Ein kalter Wind wehte über die Vulkanklippen und riss den beißenden Gestank von abgestandenen Schweiß und anderen unangenehmen Körpergerüchen mit sich. Ace wurde fast übel, fragte er sich unweigerlich, wie manche Menschen sich nur so gehen lassen konnten oder andere sich freiwillig mit solchen Subjekten abgaben. Aber der ekelerregende Gestank im kalten Wind sollte jetzt seine geringste Sorge sein.
Bis zum Morgen hatte er tief und fest geschlafen, war er von den ersten wärmenden Sonnenstrahlen geweckt worden, hatte die Sonne sich gerade erst über den Horizont gekämpft gehabt. Müde hatte er nach seinen kommenden Feinden Ausschau gehalten und hatte verblüfft aber auch verärgert feststellen müssen, dass sie bereits im Hafen eingelaufen waren. Die Segel waren gerefft und nur wenige Crewmann auf Deck auszumachen. Von dieser Warte aus war es schwer abzuschätzen, wann die Blackbeard-Piraten auf Kazanjima eingelaufen waren, aber mindestens eine Stunde würden sie schon hier sein.

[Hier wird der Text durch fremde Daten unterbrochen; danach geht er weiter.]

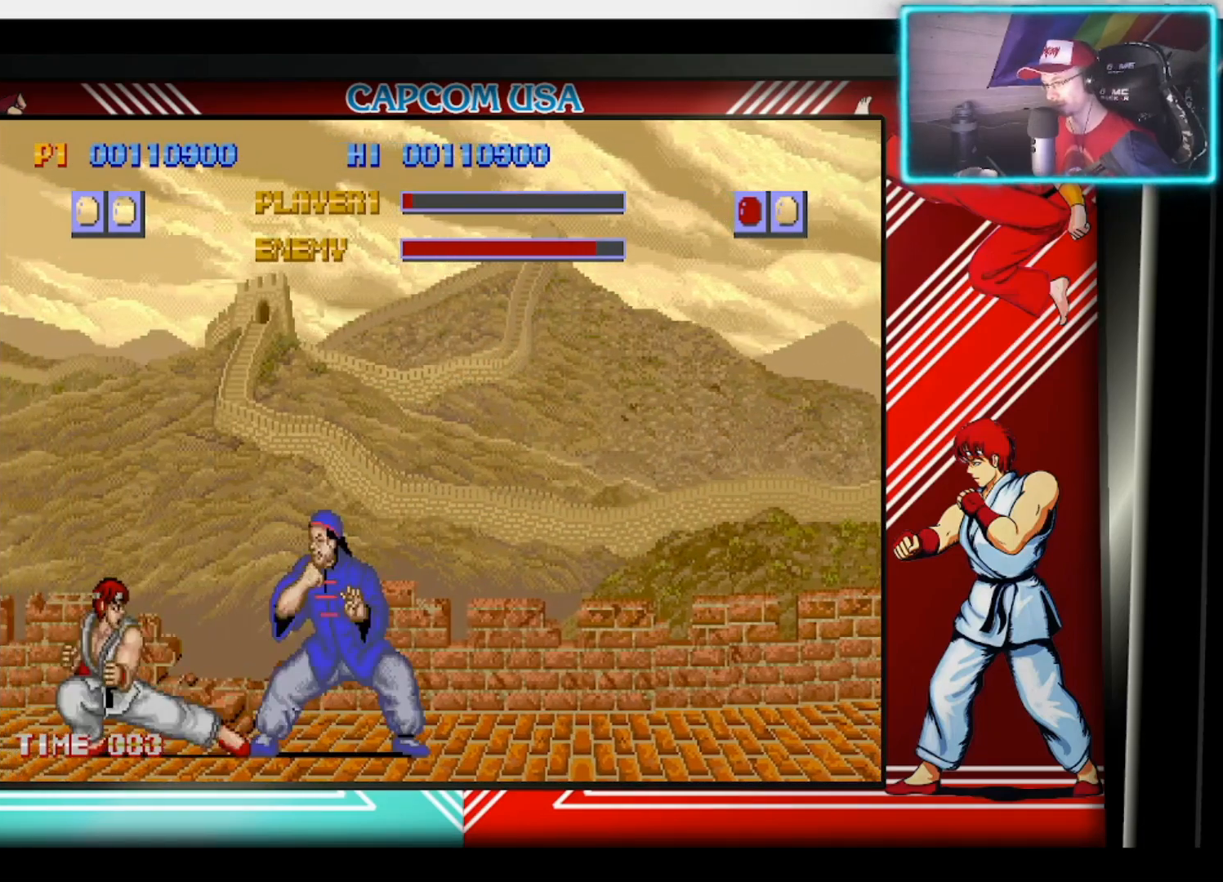
{"buttons": ["CIRCLE"], "left_stick": "down", "right_stick": "center", "events": [[17, "CIRCLE", "down"], [117, "CIRCLE", "up"], [167, "CIRCLE", "down"], [267, "CIRCLE", "up"], [333, "CIRCLE", "down"], [433, "CIRCLE", "up"], [500, "CIRCLE", "down"]]}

Eilig hatte er seine Sachen zusammengeklaubt und in seinem Rucksack verstaut, doch eh er aus seinem Versteck hatte entschwinden können, stieg ihm der beißende verdächtige Geruch in die Nase. In seinem Versteck ausharrend, presste er sich gegen die Felswand der Klippe und hoffte so für seine Feinde unsichtbar zu sein, lauschte er nach verdächtigen Geräuschen und anderen verräterischen Dingen, welche die Anwesenheit von Menschen verriet.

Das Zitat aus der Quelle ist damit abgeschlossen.